Some time last year, I was in line at a smoke-stand to play lotto when the man ahead of me suddenly turned from the cashier and said: “Hey, do you remember me?”
I looked him up and down. A typical neighborhood guy, a deli and bodega guy, about sixty or so. “He doesn’t remember,” he laughed to his friend behind the counter. “Well, I remember you! A long time ago you used to buy cigarettes from me. On 14th Street! Remember?”
I squinted. I drew a blank. “You don’t remember? I can’t believe it. Surely you remember that day!”
That day?
“Not even that one day? Oh my goodness! That day! You were held up that day. Right there in my store! By the kid with the silver gun!”
It all came rushing back to me: a spring day, 1981. This guy had just sold me a pack of Camels when an audacious young voice arose from my side: “Hey mister, you got any money?”

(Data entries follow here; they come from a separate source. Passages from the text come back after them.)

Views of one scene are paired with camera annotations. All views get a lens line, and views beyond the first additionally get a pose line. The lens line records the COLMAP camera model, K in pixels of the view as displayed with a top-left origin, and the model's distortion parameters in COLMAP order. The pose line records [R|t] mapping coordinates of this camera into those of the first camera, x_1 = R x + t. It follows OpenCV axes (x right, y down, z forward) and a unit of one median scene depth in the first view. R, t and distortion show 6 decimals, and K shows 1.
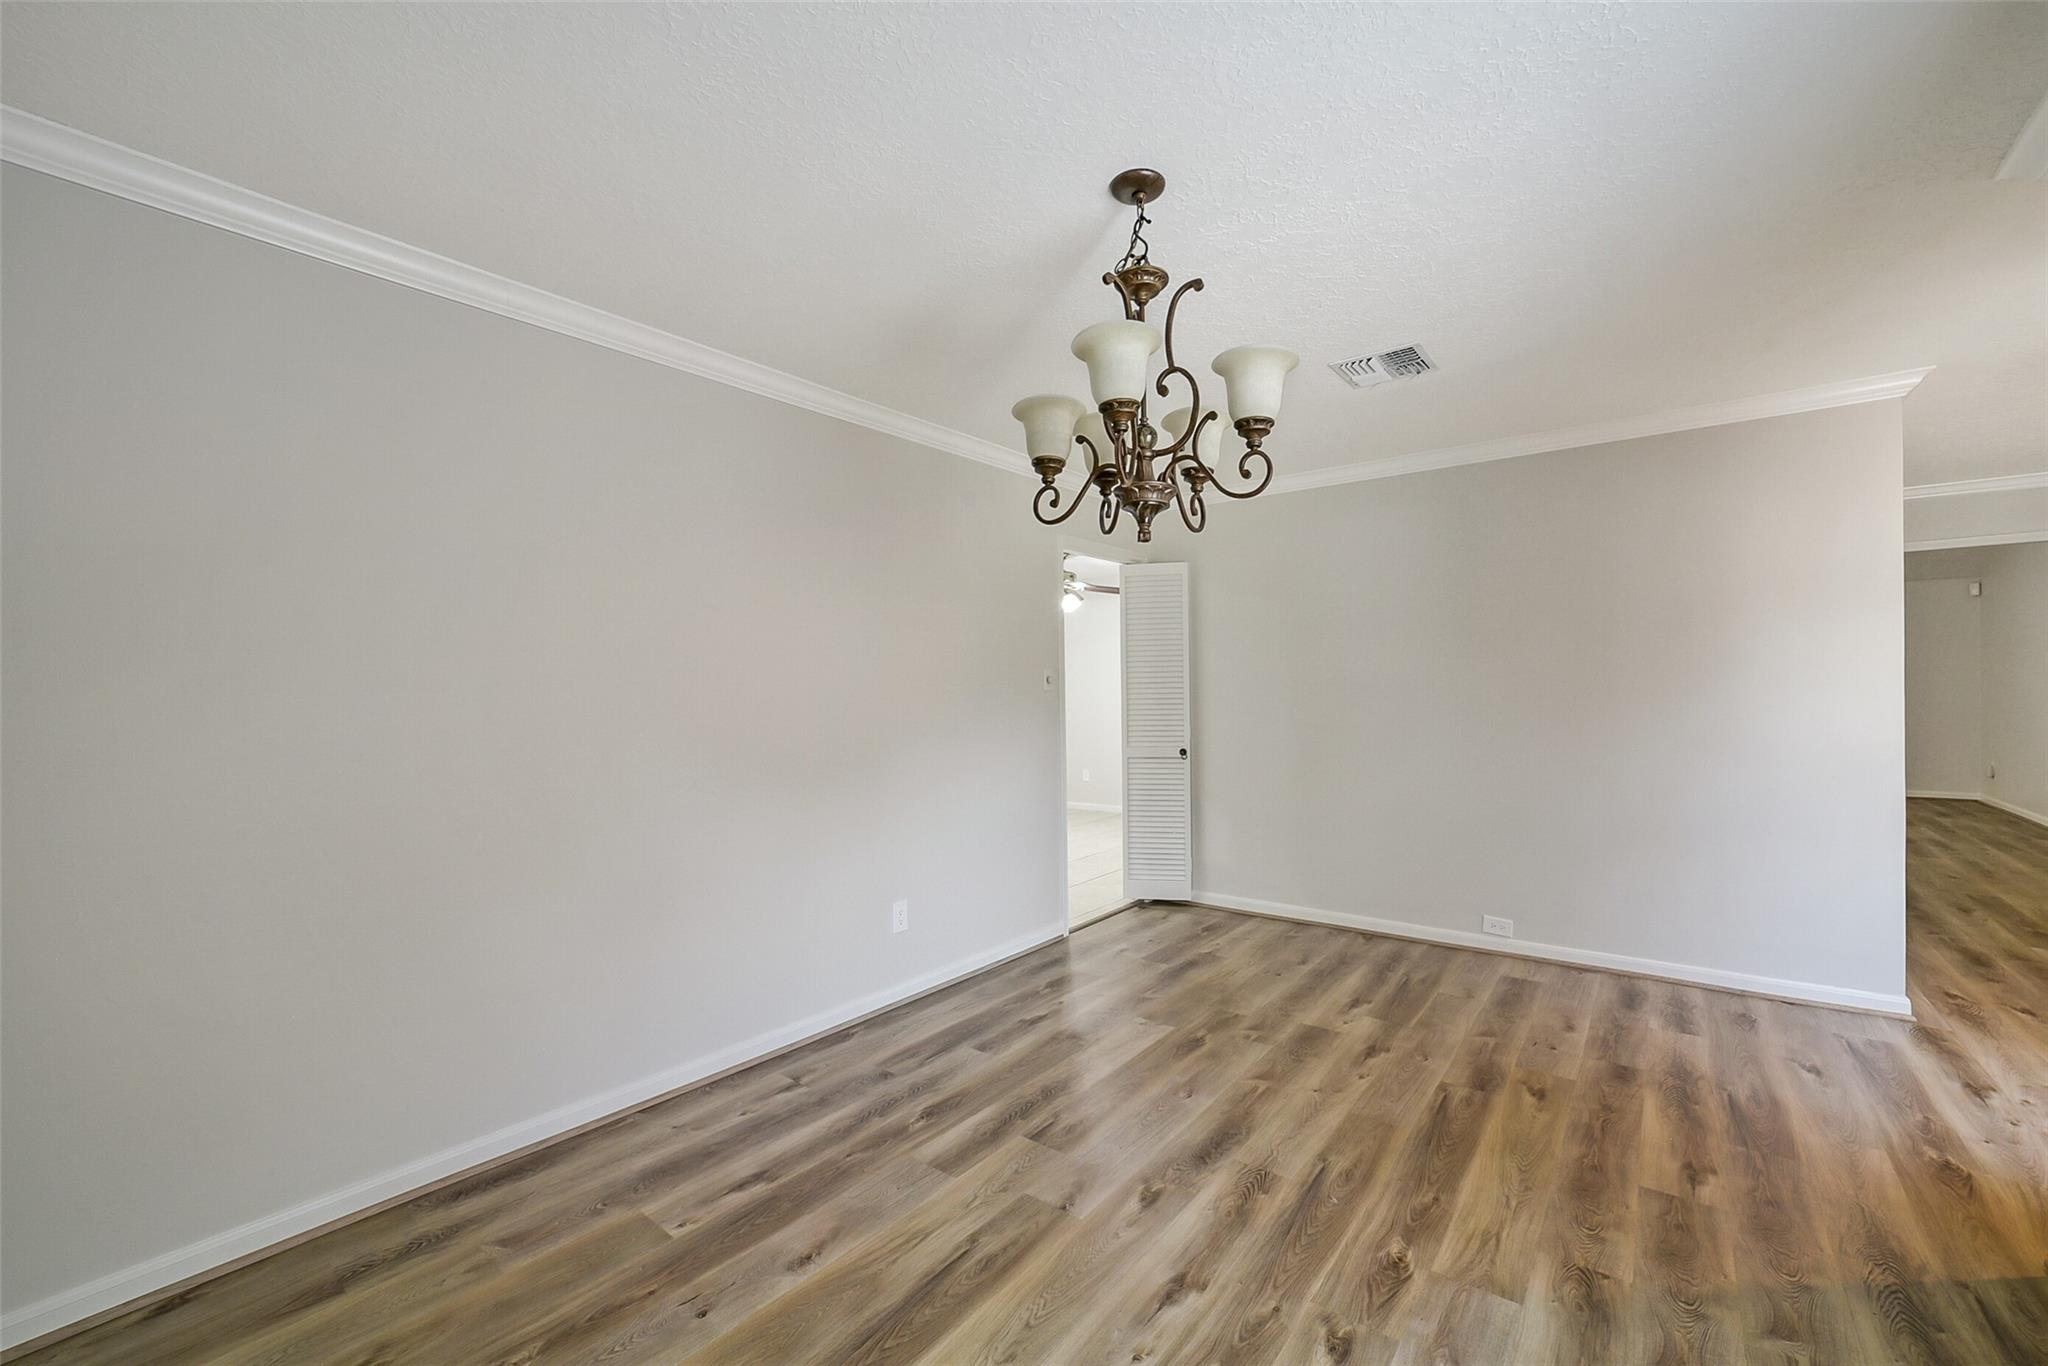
lens RADIAL K [[805.7, 0, 1027.2], [0, 805.7, 677.8], [0, 0, 1]] dist [-0.026106, 0.006407]
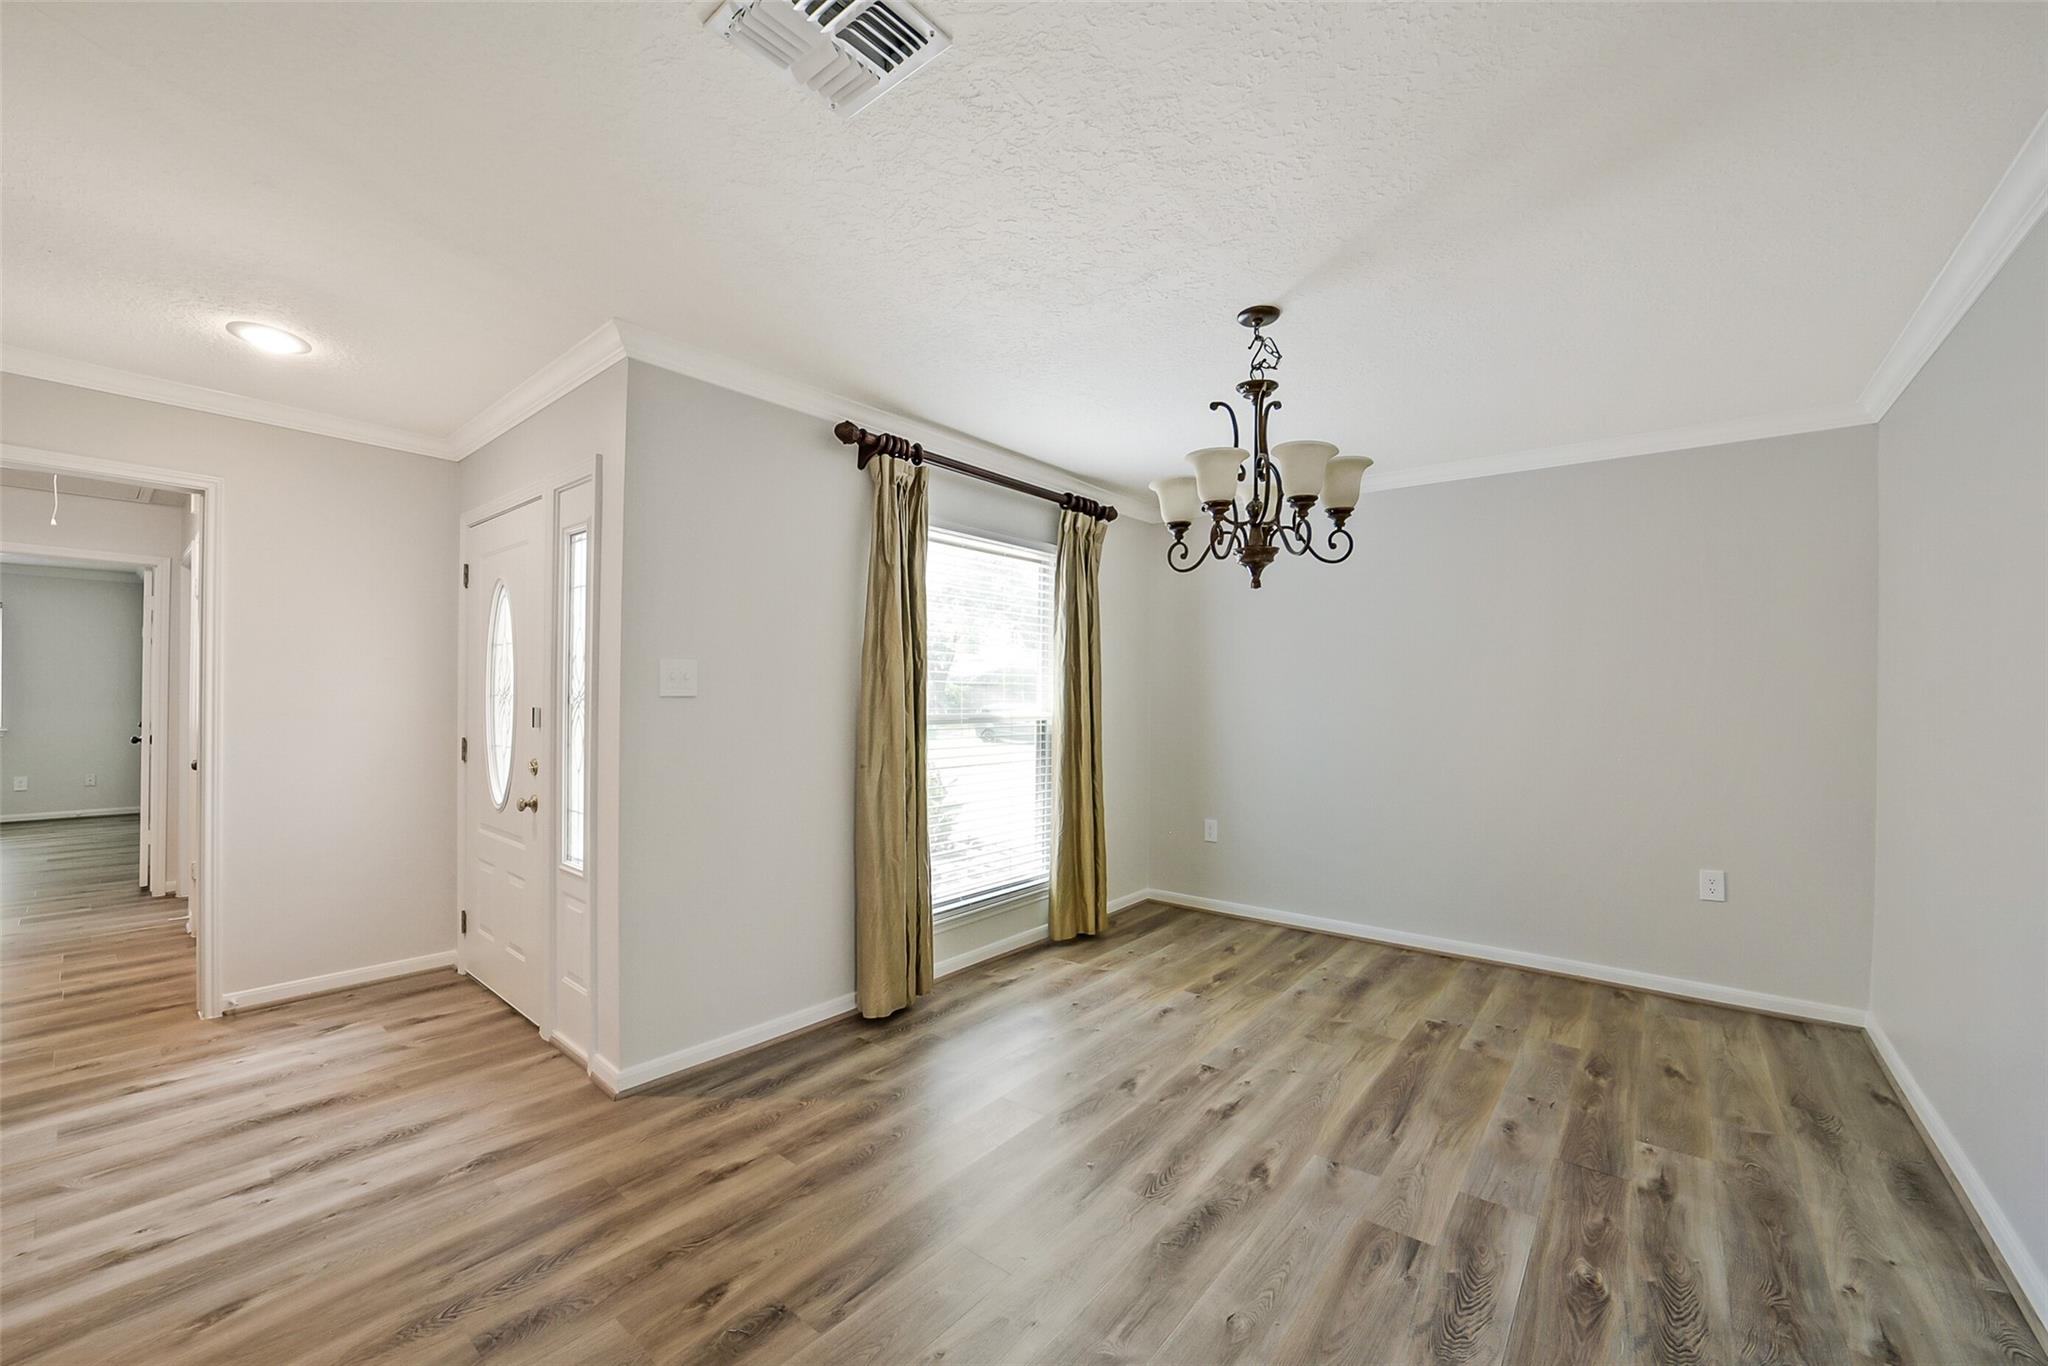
lens RADIAL K [[805.7, 0, 1027.2], [0, 805.7, 677.8], [0, 0, 1]] dist [-0.026106, 0.006407]
pose [[-0.999968, 0.001834, 0.007725, 0.456872], [0.001553, 0.999346, -0.036140, 0.027305], [-0.007786, -0.036127, -0.999317, 2.099908]]
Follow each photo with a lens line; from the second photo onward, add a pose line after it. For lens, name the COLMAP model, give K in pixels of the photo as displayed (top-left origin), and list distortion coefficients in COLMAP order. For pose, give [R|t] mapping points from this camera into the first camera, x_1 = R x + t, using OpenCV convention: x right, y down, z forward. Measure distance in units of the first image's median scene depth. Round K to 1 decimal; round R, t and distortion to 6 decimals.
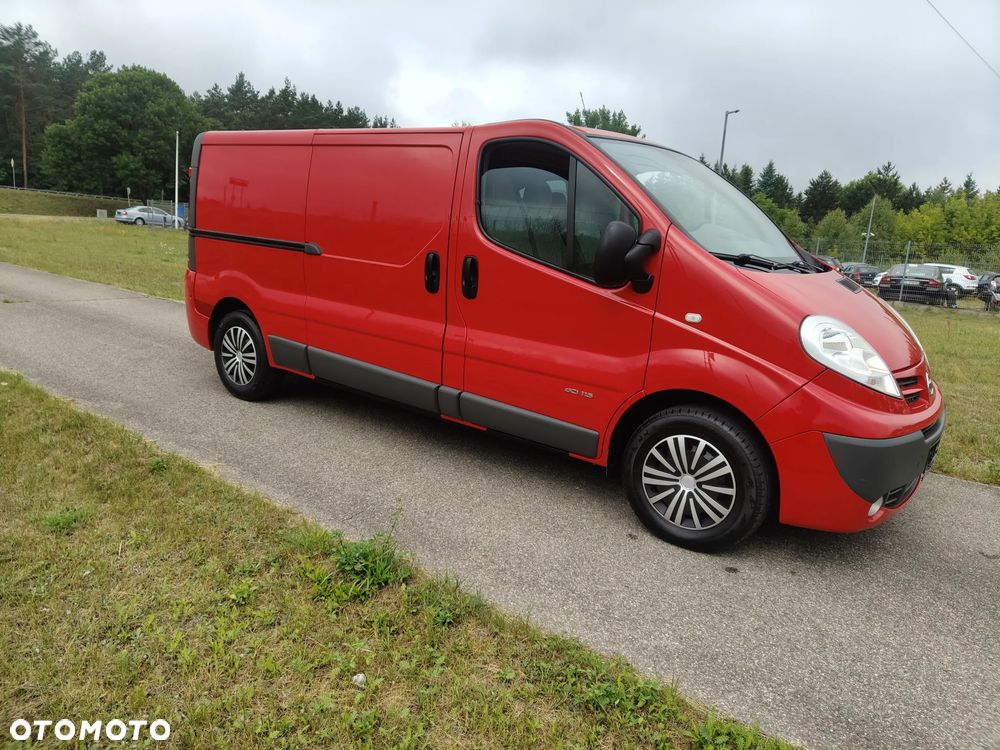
lens RADIAL K [[666.7, 0, 494.1], [0, 666.7, 379.1], [0, 0, 1]] dist [0.011151, 0.002686]
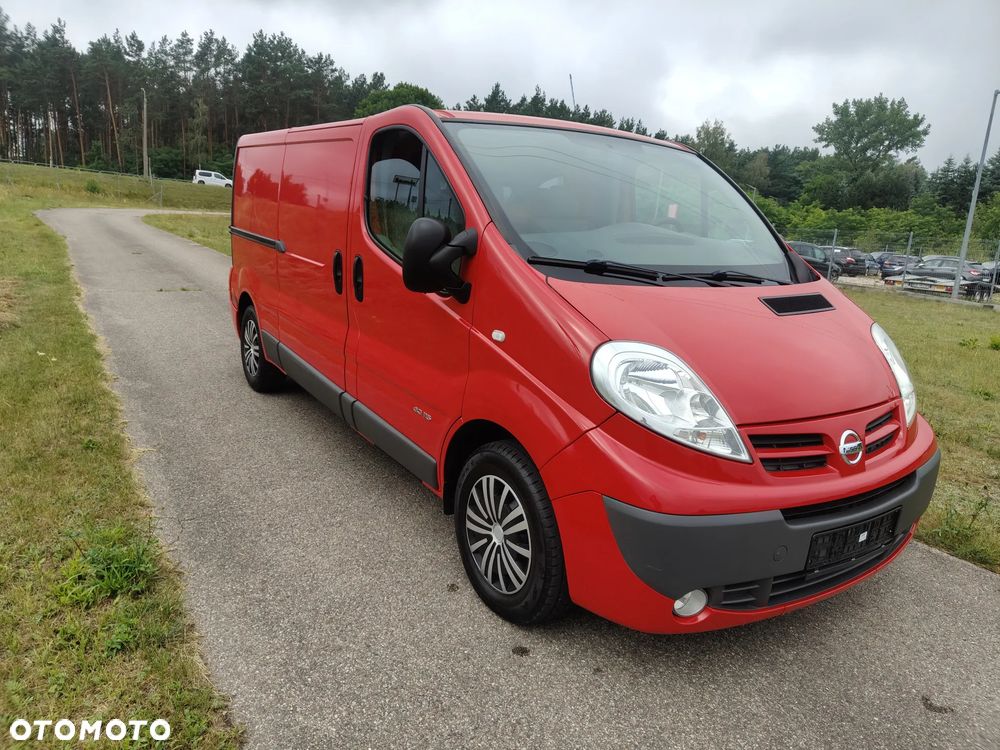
lens RADIAL K [[675.0, 0, 503.8], [0, 675.0, 369.6], [0, 0, 1]] dist [0.015936, -0.006395]
pose [[0.946040, 0.072824, -0.315760, 0.523268], [-0.078752, 0.996876, -0.006035, -0.041333], [0.314334, 0.030576, 0.948820, 0.194466]]
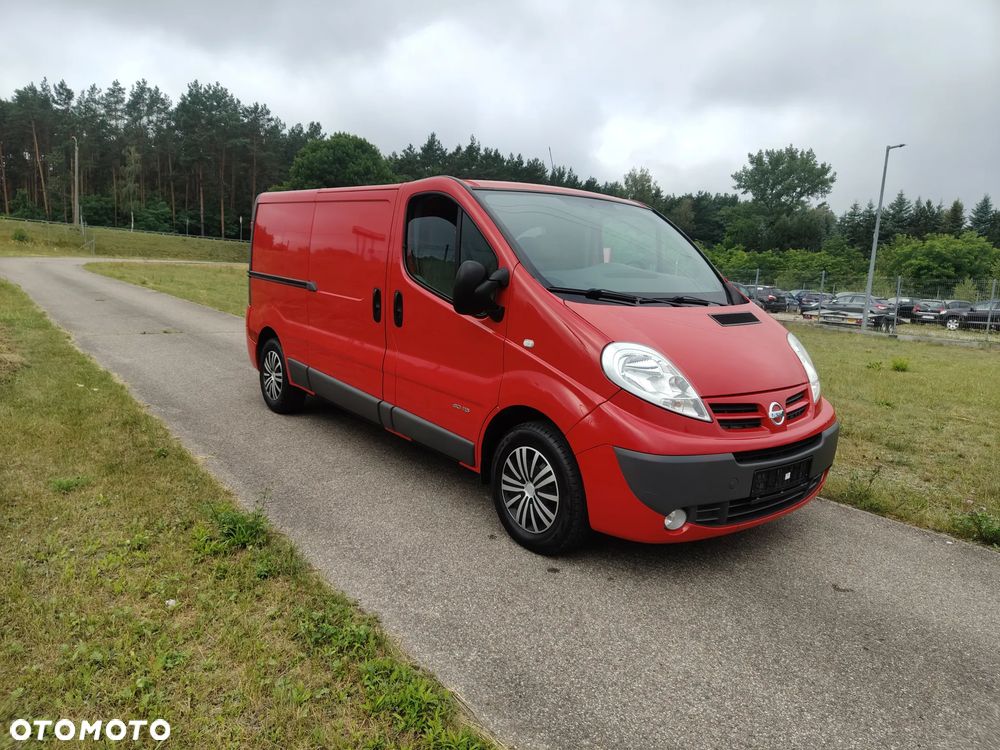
lens RADIAL K [[668.7, 0, 500.0], [0, 668.7, 375.0], [0, 0, 1]] dist [0.013589, -0.003010]
pose [[0.970143, 0.031702, -0.240455, 0.484202], [-0.048599, 0.996723, -0.064670, 0.036298], [0.237616, 0.074425, 0.968504, -0.109268]]
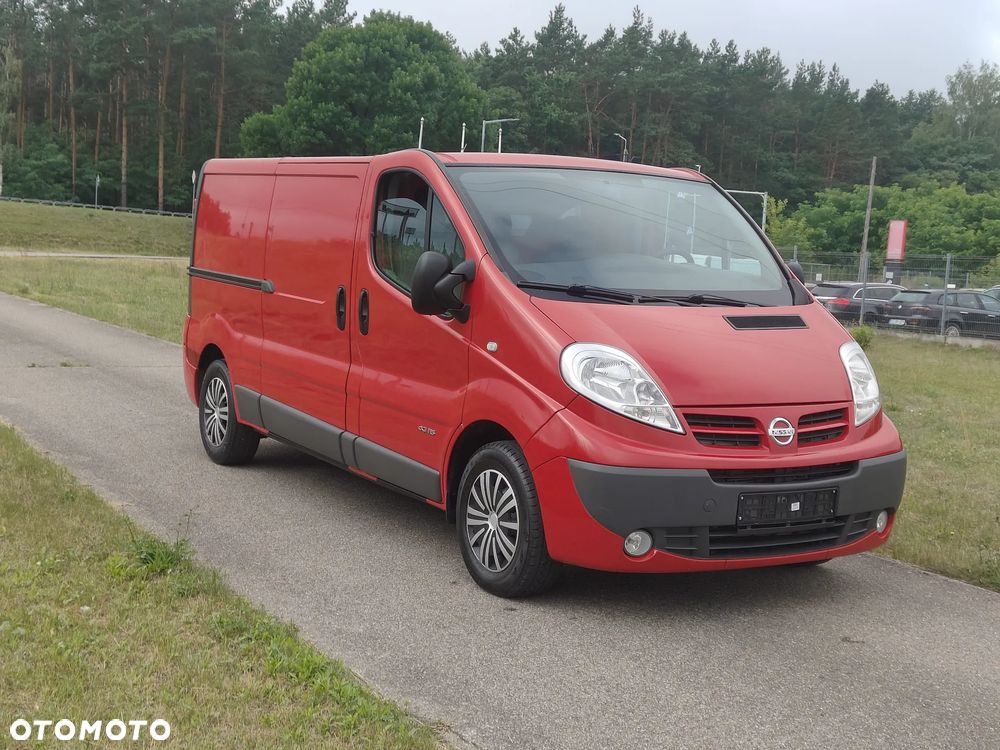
lens RADIAL K [[1335.1, 0, 515.9], [0, 1335.1, 373.6], [0, 0, 1]] dist [0.156139, -0.495256]
pose [[0.930904, 0.019794, -0.364727, 0.963836], [-0.073776, 0.988140, -0.134675, 0.193302], [0.357735, 0.152278, 0.921323, -0.731894]]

I looked down to see this boy, not quite thirteen years old, with a face so angelic it belonged on the ceiling of the Sistine Chapel. “Well, not today,” I told him, “Sorry.”
The boy smirked. “No problem. I got money. Wanna see?” He then pulled from his pocket a whopping stack of fifties. He fanned them in my face so I could glory in his wealth. I had heard that drug dealers were making mules out of kids, but not until now did I make the connection.